Community College, Mount Vernon, WA

In 2016 I was hired as the Digital Content Specialist at Skagit Valley College (SVC) with the specific intent of completely redesigning the main SVC site, which was built upon a sixteen year-old CMS. The process started with an in-depth study of community college and four year college websites in Washington State and across the country to understand the intrinsic strengths and weaknesses of college websites as well as user flows and needs of the various personas coming to the SVC site.
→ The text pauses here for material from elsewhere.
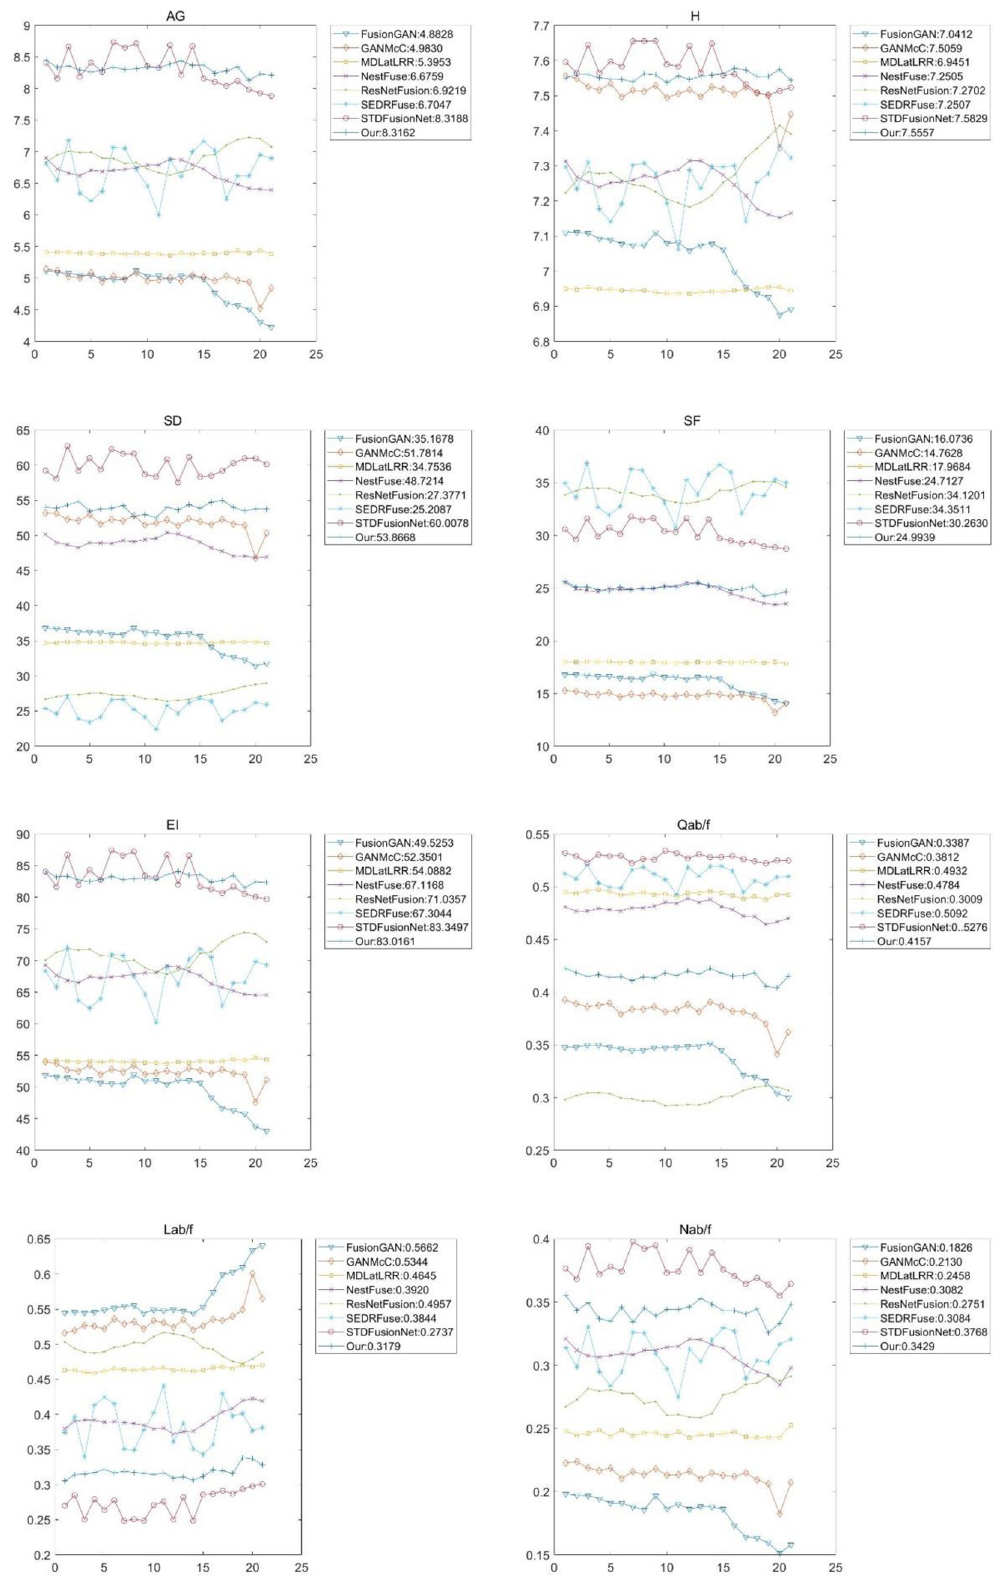
Fig 14. Quantitative comparisons in terms of the eight metrics, AG, H, SD, SF, EI, Q ab/f , L ab/f , and N ab/f , for the Nato_campsequence from the Trees and runner sequence from the INO dataset. https://doi.org/10.1371/journal.pone.0278055.g014 PLOS ONE | https://doi.org/10.1371/journal.pone.0278055 December30,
Sixteen months later the college website was launched, and was a resounding success sporting a fresh new look over a highly organized, easy-to-navigate site where each page has been optimized for clarity and ease-of-use.

Areas of Study

Getting Started: Returning Students

Program Page

Art Gallery

Tarro Theater Event

Getting Started

Conversation excerpt from SVC President, Dr. Tom Keegan to a senior administrator at SVC, during the annual Spring Celebration 2018:

“I was talking with the President of Bellevue College, and he said they are in the process of redesigning a new website. In their research, he said, they reviewed all the community college websites in Washington state he feels we have the best one he’s seen, and they want to model their new site after what we’ve done.”

Skagit.edu was the result of extensive research of higher education, community college and four-year college websites and digital presence, combined with my experience in e-commerce. Implementation of best practices in UI/UX, semantics, navigation, typography, visual hierarchy and original photography created a visually compelling, easy to use website.
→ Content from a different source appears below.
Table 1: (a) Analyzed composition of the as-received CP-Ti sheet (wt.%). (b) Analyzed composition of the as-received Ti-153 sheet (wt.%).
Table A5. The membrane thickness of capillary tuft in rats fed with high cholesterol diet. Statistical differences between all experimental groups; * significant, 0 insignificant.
Web pages for Skagit.edu were based on templates that could be customized to suite different departments needs and functions. In general, pages were easier to navigate due to designing page content in terms of informational chunks easily “parsed” by the eye, often with visual formatting and consistent call to action buttons. Complex informational pages like Getting Started for Returning Students was grouped into sections with obvious actions steps that made enrollment by prospective and returning students more efficient.
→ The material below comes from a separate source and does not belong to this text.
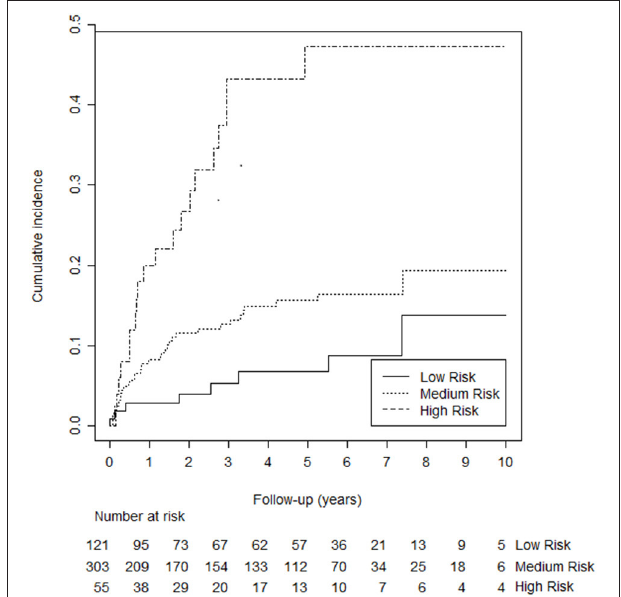
FIGURE 2 | Kaplan-Meier curves illustrating cumulative recurrence according to risk categories of the Continu-8 score. The 5-years probability was 7.7% in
By chunking down the textual information into visual blocks that are just enough information to see quickly and applying a visual hierarchy to the typography each page on the site is page maximizes visitors ability to find the information they are looking for.

Supporting Websites

Skagit Valley College has 19 niche websites that offer specific content and functionality for different students, faculty and general community needs. I started the redesign of these websites in order of priority—a mix of traffic, audience, need and ease of construction—with the library site being the second most trafficked SVC site. Critical to the development of these sites is extending the brand to each site has a unique character while being part of the SVC look-and-feel. 

Skagit.edu/library

Being the second most trafficked site after Skagit.edu I designed the library site with the help of user research that showed student’s and faculty’s primary intent to search for books and resources. The result is a focused home page featuring a search module front and center, that gives users the most efficient path to finding what they need.

SkagitFoundation.org

Website for the fundraising wing of the college, the site connects the great community and donors to raise funds for everything from scholarships to emergency funds for students in need of supplies, childcare and more so students can achieve their goals.

CruisersCollege.org

This site was redesigned in WordPress to highlight seasonal workshop offerings, feature the program’s student projects and expose viewers to their growing how-to blog on YouTube. My implementation of email signups was a true success in growing their email list from 44 to nearly 700—and growing—over a few years with no advertising. Subscribers receive monthly emails with program news, classes and events.

The Cardinal Online

I initiated this website after talking with students who showed greater interest in this online news source than the traditional quarterly printed newspaper, and gaining consensus from the journalism faculty. This WordPress site was designed to empower students in the journalism department, across all campuses, to publish their work on demand, as well as providing students valuable hands-on experience with modern publishing tools.

Marketing.Skagit.edu

With increasing requests for the college’s branding guidelines and assets I created the first online repository for staff and faculty to easily access the files on their own, saving the marketing staff critical time.

KSVR.org

This website is the digital face of the non-profit community radio station which serves the Skagit County with music, news, and talk shows spotlighting the college and community at large.

Departmental Program Page V2.0

By using best practices from my years of experience in e-commerce I designed the pages in Skagit.edu to use modular chunks of content—each tailored to optimize the user’s experience and make it easier for prospective and current students, and staff to find what they need.

Students express unanimously that the site was easier to navigate, and pages were easier to read, and locate the information they needed. I often received positive comments that the SVC site looked better that other college site they had visited. And in one case, the site was the reason they choose SVC over other colleges.